In 1993, Ms. Garamendi moved to Washington, DC to serve as the Associate Director of the Peace Corps, where she worked for five years and led the charge to recruit 24,000 Peace Corps volunteers in 94 countries around the world. In this capacity, she arranged the distribution of American food and aid to famine and refugee centers in war zones and developing countries, and not even an Ebola outbreak in a refugee camp in southern Sudan could deter her from her work.

Patricia Garamendi later served as the Deputy Administrator for the Foreign Agricultural Service’s International Cooperation and Development (FAS/ICD) program area, where she was responsible for policy development and program administration aimed at promoting and enhancing the USDA’s involvement in cooperation and development activities worldwide. The lesson on collaboration she had taught her Ethiopian schoolchildren remained unchanged, but was now amplified globally through her efforts. While at FAS, she led the $13 million recovery program following Hurricane Mitch and helped develop the Global Food for Education Program.

She also served as the U.S. Government’s National Food Security Coordinator and the Vice-Chair of the Committee on World Food Security of the Food and Agricultural Organization (FAO). In her role as National Food Security Coordinator, Patricia worked tirelessly to promote global food security and to ensure full participation of the U.S. government and civil society in implementing the “U.S. Action Plan on Food Security.” She re-energized the work of the FSAC and rebuilt the linkages to civil society organizations both in the United States and abroad.
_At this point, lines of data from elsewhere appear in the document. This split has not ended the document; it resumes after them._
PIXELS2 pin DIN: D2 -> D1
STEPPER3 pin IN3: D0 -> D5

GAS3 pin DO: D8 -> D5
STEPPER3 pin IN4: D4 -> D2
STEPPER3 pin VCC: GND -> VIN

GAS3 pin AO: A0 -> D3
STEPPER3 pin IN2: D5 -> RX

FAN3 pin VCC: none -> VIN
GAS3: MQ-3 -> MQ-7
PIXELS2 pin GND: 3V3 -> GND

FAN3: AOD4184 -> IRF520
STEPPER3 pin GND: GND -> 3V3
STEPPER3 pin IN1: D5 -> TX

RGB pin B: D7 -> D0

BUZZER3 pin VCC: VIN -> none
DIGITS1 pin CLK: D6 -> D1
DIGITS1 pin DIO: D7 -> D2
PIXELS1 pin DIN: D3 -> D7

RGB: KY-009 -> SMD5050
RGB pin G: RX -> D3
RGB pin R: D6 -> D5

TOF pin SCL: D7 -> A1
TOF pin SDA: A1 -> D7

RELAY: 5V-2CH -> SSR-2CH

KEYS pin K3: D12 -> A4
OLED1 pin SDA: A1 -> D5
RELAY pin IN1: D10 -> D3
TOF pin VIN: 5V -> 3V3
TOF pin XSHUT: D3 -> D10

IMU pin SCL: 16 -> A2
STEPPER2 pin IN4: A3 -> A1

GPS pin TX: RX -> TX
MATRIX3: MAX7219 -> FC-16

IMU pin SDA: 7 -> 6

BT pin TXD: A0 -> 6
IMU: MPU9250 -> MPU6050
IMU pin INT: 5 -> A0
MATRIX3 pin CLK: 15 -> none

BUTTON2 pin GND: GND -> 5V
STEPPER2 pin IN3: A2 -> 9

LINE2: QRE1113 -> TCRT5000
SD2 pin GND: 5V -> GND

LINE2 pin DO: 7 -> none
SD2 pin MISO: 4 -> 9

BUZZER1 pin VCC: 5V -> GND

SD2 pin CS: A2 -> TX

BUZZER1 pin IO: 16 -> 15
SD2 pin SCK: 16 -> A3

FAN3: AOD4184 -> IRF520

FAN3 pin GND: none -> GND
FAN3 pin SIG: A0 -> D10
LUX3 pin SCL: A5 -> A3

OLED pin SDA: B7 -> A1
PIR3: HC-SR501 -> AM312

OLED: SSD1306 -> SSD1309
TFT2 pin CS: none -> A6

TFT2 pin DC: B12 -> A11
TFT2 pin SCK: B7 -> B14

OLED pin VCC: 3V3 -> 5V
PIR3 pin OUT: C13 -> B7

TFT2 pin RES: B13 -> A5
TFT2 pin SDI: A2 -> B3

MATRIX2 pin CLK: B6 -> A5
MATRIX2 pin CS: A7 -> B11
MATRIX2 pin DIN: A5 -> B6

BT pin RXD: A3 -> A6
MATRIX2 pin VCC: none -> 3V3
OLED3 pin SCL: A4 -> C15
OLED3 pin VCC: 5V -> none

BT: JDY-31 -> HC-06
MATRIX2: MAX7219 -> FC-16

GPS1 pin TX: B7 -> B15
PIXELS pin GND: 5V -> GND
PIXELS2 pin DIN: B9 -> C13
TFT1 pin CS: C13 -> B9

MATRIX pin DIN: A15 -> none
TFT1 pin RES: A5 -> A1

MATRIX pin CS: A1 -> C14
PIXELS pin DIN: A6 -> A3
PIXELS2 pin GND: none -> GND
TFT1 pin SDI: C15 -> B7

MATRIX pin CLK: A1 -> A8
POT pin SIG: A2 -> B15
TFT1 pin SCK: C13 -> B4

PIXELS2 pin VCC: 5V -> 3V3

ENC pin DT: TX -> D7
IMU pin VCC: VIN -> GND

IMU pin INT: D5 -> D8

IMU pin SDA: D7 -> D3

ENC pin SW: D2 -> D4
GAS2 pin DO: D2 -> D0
Patricia’s most lasting achievement, however, has been to bring a human dimension to our work in food security. She shared with USDA staff the insights learned from talking directly to people living in refugee camps, to government leaders trying to promote sustainable agricultural development and to staff of nongovernmental agencies implementing food distribution programs. Her passion and commitment to achieving world food security are unparalleled.

In 2000, Ms. Garamendi delivered the keynote address at the Global Summit of Women Conference in South Africa, promoting the importance of women’s empowerment, broad based educational opportunities, and economic policies geared toward job creation in the developing world.  Later, in 2007, she refocused her efforts on Honduras, which was now plagued by deadly floods.  The Garamendis orchestrated the transfer of 40,000 pounds of rice, grown in California and donated by the Rice Farmers Cooperative, to the country, also working to rebuild villages and offer medical services.

Throughout this lifelong commitment to serving and transforming the global community, Patti has raised six children, modeling for them the importance of economic development and cross-cultural understanding and collaboration that are hallmarks of her thirty years in public service. A graduate of the University of California, Berkeley and the Humphreys School of Law, she has also served as Deputy Secretary at the Business, Transportation and Housing Agency, and as Deputy Secretary at the California Technology, Trade and Commerce Agency.  Her identity as a Peace Corps volunteer has never left her focus, however, leading her to help found the Joe Lurie Returned Peace Corps Volunteer Fellowship, the first scholarship available to Returned Peace Corps volunteers to pursue a Ph.D. at a California university.

Today, as she helps to direct and maximize the efforts of John Garamendi’s Congressional offices representing California’s 3rd district, Ms. Garamendi is always looking for the next opportunity to promote development and propagate hope in the global communities that need it most. She sees the accomplishment of each incremental goal—like her recent efforts to bring computer access to rural impoverished communities—as another step along the road to creating the more prosperous and equal world she set her sights on as a college student all those years.